» WHAT THE TASK REQUIRES:
Give each line of the records below as a numbered list, leaving out any blank lines.

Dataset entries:
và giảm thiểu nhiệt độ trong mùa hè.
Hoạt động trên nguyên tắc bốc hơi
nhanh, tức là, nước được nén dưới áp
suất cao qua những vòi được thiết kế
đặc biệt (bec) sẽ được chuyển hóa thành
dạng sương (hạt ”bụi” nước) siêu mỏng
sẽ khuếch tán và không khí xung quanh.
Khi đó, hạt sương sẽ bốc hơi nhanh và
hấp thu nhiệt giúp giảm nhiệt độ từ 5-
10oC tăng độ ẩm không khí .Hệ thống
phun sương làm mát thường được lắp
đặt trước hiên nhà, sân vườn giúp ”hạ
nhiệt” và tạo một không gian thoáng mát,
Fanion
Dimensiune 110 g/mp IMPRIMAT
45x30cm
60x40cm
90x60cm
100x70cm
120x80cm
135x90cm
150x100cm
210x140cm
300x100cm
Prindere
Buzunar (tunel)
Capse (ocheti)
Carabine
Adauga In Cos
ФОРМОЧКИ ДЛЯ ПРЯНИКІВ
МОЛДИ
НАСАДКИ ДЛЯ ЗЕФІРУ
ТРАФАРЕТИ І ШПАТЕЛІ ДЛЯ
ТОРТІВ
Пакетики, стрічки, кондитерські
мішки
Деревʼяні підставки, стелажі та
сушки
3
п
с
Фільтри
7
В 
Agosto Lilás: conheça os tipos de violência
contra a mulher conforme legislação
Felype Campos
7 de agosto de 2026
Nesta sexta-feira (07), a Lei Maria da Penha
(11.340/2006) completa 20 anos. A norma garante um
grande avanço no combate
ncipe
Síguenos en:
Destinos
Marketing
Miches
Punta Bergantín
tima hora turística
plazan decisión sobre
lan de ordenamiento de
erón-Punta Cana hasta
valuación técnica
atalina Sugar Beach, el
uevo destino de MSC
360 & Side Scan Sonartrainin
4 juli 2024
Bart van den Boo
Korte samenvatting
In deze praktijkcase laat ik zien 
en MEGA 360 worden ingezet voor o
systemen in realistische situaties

» ANSWER SECTION:
1. và giảm thiểu nhiệt độ trong mùa hè.
2. Hoạt động trên nguyên tắc bốc hơi
3. nhanh, tức là, nước được nén dưới áp
4. suất cao qua những vòi được thiết kế
5. đặc biệt (bec) sẽ được chuyển hóa thành
6. dạng sương (hạt ”bụi” nước) siêu mỏng
7. sẽ khuếch tán và không khí xung quanh.
8. Khi đó, hạt sương sẽ bốc hơi nhanh và
9. hấp thu nhiệt giúp giảm nhiệt độ từ 5-
10. 10oC tăng độ ẩm không khí .Hệ thống
11. phun sương làm mát thường được lắp
12. đặt trước hiên nhà, sân vườn giúp ”hạ
13. nhiệt” và tạo một không gian thoáng mát,
14. Fanion
15. Dimensiune 110 g/mp IMPRIMAT
16. 45x30cm
17. 60x40cm
18. 90x60cm
19. 100x70cm
20. 120x80cm
21. 135x90cm
22. 150x100cm
23. 210x140cm
24. 300x100cm
25. Prindere
26. Buzunar (tunel)
27. Capse (ocheti)
28. Carabine
29. Adauga In Cos
30. ФОРМОЧКИ ДЛЯ ПРЯНИКІВ
31. МОЛДИ
32. НАСАДКИ ДЛЯ ЗЕФІРУ
33. ТРАФАРЕТИ І ШПАТЕЛІ ДЛЯ
34. ТОРТІВ
35. Пакетики, стрічки, кондитерські
36. мішки
37. Деревʼяні підставки, стелажі та
38. сушки
39. 3
40. п
41. с
42. Фільтри
43. 7
44. В 
45. Agosto Lilás: conheça os tipos de violência
46. contra a mulher conforme legislação
47. Felype Campos
48. 7 de agosto de 2026
49. Nesta sexta-feira (07), a Lei Maria da Penha
50. (11.340/2006) completa 20 anos. A norma garante um
51. grande avanço no combate
52. ncipe
53. Síguenos en:
54. Destinos
55. Marketing
56. Miches
57. Punta Bergantín
58. tima hora turística
59. plazan decisión sobre
60. lan de ordenamiento de
61. erón-Punta Cana hasta
62. valuación técnica
63. atalina Sugar Beach, el
64. uevo destino de MSC
65. 360 & Side Scan Sonartrainin
66. 4 juli 2024
67. Bart van den Boo
68. Korte samenvatting
69. In deze praktijkcase laat ik zien 
70. en MEGA 360 worden ingezet voor o
71. systemen in realistische situaties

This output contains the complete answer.